Жалость к Фелиции исключена — это против правил и полностью разрушает сюжет. Мне хватало опыта, чтобы это понять. Будь она не женой, а любовницей, я могла бы сохранить ей жизнь; но так несчастная обречена. В моих книгах жены либо сходят с ума, либо умирают, либо то и другое вместе. Но разве она это заслужила? Как можно приносить ее в жертву ради Шарлотты? Я уже утомилась от драгоценного целомудрия и безупречности этой девицы. Она вызывала у меня зуд во всем теле, как власяница, хотелось, чтобы иногда она падала в грязь, страдала от менструальных болей, потела, рыгала, испускала газы. Даже ее страхи были чрезмерно чисты: все эти безликие убийцы, лабиринты, запретные двери.
Надеюсь, в новой жизни, той, что вот-вот начнется, я буду обращать меньше внимания на плащи и больше — на дырки в чулках, заусенцы, дурные запахи, проблемы пищеварения. Может, стоит попытаться написать настоящий роман — о человеке, который работает в офисе и заводит пошлые, безрадостные романы? Увы, это невозможно, это против моей природы. Мне жизненно необходимы хэппи-энды и то облегчение, когда все оборачивается как надо, и можно, будто рисом, осыпать героев жизненными благами и отпустить в долгую и счастливую жизнь. Дождаться бы финального поцелуя — такого, чтобы у Шарлотты закатились глаза, — и пусть они с Редмондом убираются куда хотят. Когда наконец это произойдет? Когда я смогу забыть о них и заняться собственной жизнью?
Кофе не было, пришлось заварить чай. Потом я собрала нижнее белье отовсюду, где оно росло, — из-под стола, со спинок стульев, — сложила в раковину, залила и принялась натирать волокнистым зеленым мылом. Красноватая вода слабо отдавала железом и подземным газом; унитаз с каждым днем работал все неохотнее. Плохой смыв, плохие сны, может, я от этого так плохо сплю?
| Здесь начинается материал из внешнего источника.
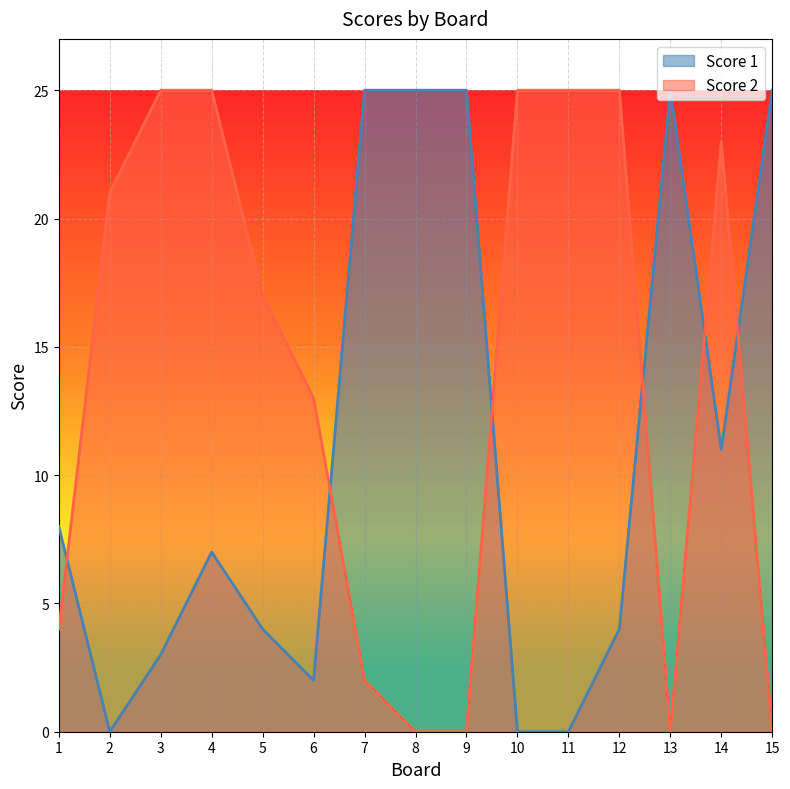

At which label does Score 1 first exceed 7?

1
Я отжала белье; в нем хрустел песок. Прищепок не нашлось, и я повесила вещи на перила балкона. Затем приняла ванну. Вода была неприятная, розовая, похожая на теплую кровь. Вытершись, я надела последний комплект белья и завернулась в полотенца. Налила еще чашку чая, вышла в темных очках на балкон. Села на пластмассовый стул, откинула голову, закрыла глаза и постаралась выкинуть из головы все мысли. Промыть мозги. Из долины несся монотонный жестяной стук — это мальчик бил по куску железа, отпугивая птиц. Я вся пропиталась светом; кожа изнутри тускло светилась красным.
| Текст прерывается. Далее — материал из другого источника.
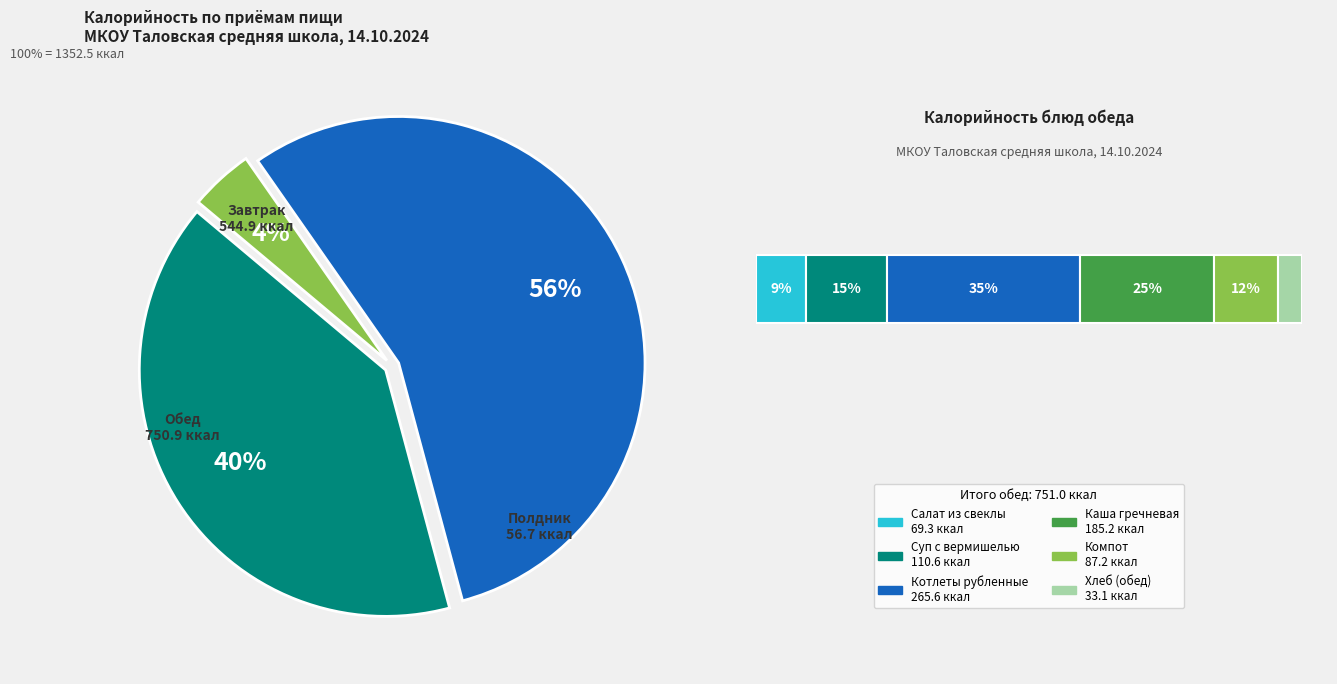

What percentage is the Каша гречневая slice, to the nearest percent?

14%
Было слышно, как внизу, под фундаментом, похороненная мною одежда отращивает себе тело. Процесс почти завершился; скоро она, будто гигантский крот, слепо вылезет из-под земли, потом медленно, тяжело, шатаясь, взберется на холм, подойдет к балкону… существо из плоти, что когда-то была моей, — не могла же она исчезнуть бесследно? Существо без черт, гладкое, как картошка, крахмально-бледное, похожее на одно большое бедро, с лицом, точно грудь без соска… да ведь это Женщина-Гора! Пока я сидела, она успела подняться в воздух и теперь опускалась вниз. Повисев надо мной пару мгновений, словно эманация, словно желатиновый шар — мой призрак, мой ангел, — она обрушилась сверху и поглотила меня. Я барахталась внутри своего бывшего тела и ловила ртом воздух. Замаскированная, невидимая, я задыхалась от белого меха, забивающего нос и рот. Я была уничтожена.
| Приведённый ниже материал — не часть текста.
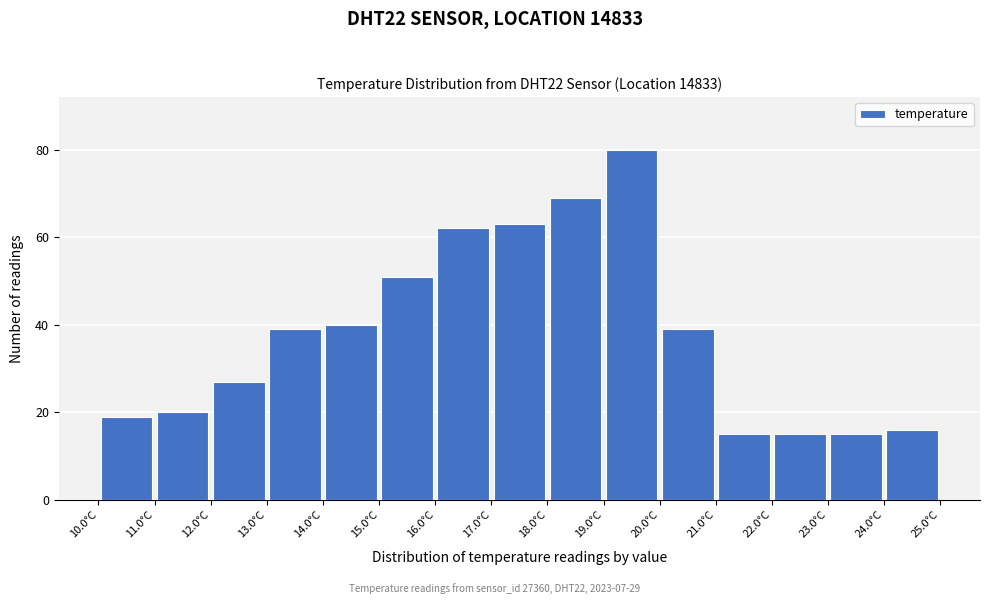

How tall is the bar that spans 16 to 17 on the x-axis? The values are not printed on the chart, so give them approximately, as read against the axis.

62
Редмонд расхаживал по террасе. Стояла глубокая ночь; в кустах вздыхал ветер. Редмонд был в трауре. Он казался спокойным, умиротворенным: теперь, после смерти Фелиции — с ней произошел несчастный случай: она утонула, когда Редмонд застиг ее за прелюбодеянием с Оттерли в плоскодонном ялике на реке Пэппл, — его жизнь обрела новый смысл. Они с Шарлоттой собирались пожениться, хотя во избежание сплетен пока были вынуждены держать свои планы в секрете. Редмонд с обожанием поглядел на освещенное окно невесты. После свадьбы он бросит хандрить, оставит свои дикие привычки, остепенится. Она будет играть на фортепиано и читать ему вслух газеты, а он, в шлепанцах, вышитых ее драгоценными ручками, будет сидеть в кресле и наблюдать за веселым танцем огня в камине. У них родятся дети; после смерти сводного брата — его ударило по голове перевернувшимся яликом — Редмонду нужен сын, законный наследник титула графа Оттерлийского. Если вдуматься, все обернулось как нельзя лучше. Странно, что тело Фелиции так и не нашли, несмотря на то что он приказал прочесать дно реки бреднем.